I had this problem a few months ago, where for seemingly no reason, log message throughput tanks, CPU % spikes, the Process Buffer fills up, and then the Journal begins filling up. Write-outs just stop for minutes at a time, for no reason I can see. There’s so many metrics to sift through that I’m having issues trying to find meaningful data in them.
I started out with a Graylog server that has been solid for over a year now. We take in maybe 11GB of logs daily, and when I started having this issue the server specs were 4vCPUs, 8G RAM, with 2TB of disk space, all in AWS. running GL, Mongo, and ES on the same box. Now I’ve changed the instance type to C5 (compute optimized) so it’s got 16vCPUs, 32G RAM, and I’ve moved Elasticsearch to its own separate cluster.

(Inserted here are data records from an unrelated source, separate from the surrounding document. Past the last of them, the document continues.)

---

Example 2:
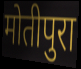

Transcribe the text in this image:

मोतीपुरा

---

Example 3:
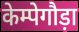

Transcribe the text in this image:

केम्पेगौड़ा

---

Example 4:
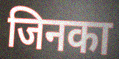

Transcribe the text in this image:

जिनका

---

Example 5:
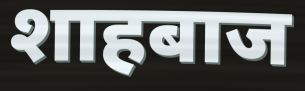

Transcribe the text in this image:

शाहबाज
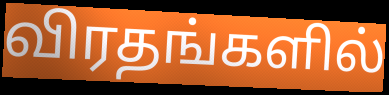
விரதங்களில்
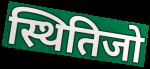
स्थितिजो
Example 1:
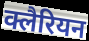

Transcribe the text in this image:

क्लैरियन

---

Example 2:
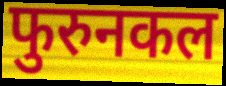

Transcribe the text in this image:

फुरुनकल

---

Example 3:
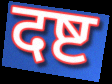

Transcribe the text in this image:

दष्ट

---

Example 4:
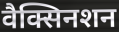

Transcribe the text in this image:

I even made a new virtual server and installed GL3 fresh. I’ve updated the server.conf to use most of the CPUs for the Process Buffer, and while it’s currently maxing out all 16 CPUs, it’s not helping much, if at all. Still just sits not writing out for seconds to minutes.

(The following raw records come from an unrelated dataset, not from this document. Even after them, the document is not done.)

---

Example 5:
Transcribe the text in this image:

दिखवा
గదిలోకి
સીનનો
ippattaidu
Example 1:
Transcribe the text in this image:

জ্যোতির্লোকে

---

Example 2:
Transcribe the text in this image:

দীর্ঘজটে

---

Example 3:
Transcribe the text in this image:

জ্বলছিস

ES I can see is mostly idle. CPU around 5% at most. We didn’t preserve any old log data, so there’s only 1 index and it’s not very big yet.
What can I do to troublehoot this? I have very few extractors, the most complicated are the nginx JSON extractors, and they’ve been working for months. I’ve even stopped all the Inputs for minutes as well. Nothing seems to have any real effect on the rate that things are written out to ES. The settings I’ve changed are:
output_batch_size = 10000
processbuffer_processors = 12
outputbuffer_processors = 2
mongodb_max_connections = 2000
I have rather extensive pipelines to sort messages into streams and help with making alerts more granular, but they’ve also all been working for months, and nothing super new has been added leading up to this issue, and frankly I don’t see any time metrics for the how long pipelines take to do their thing.
Thanks very much in advance for any help you can give me.
While I’ve been typing this, for no reason I can figure out, the Process Buffer has gone back to 0, and the journal has processed. At the moment CPU is “only” at ~600%, but at least it seems stable, and it’s no longer at 1400%, so I guess that’s better, but who knows how long till it does this again.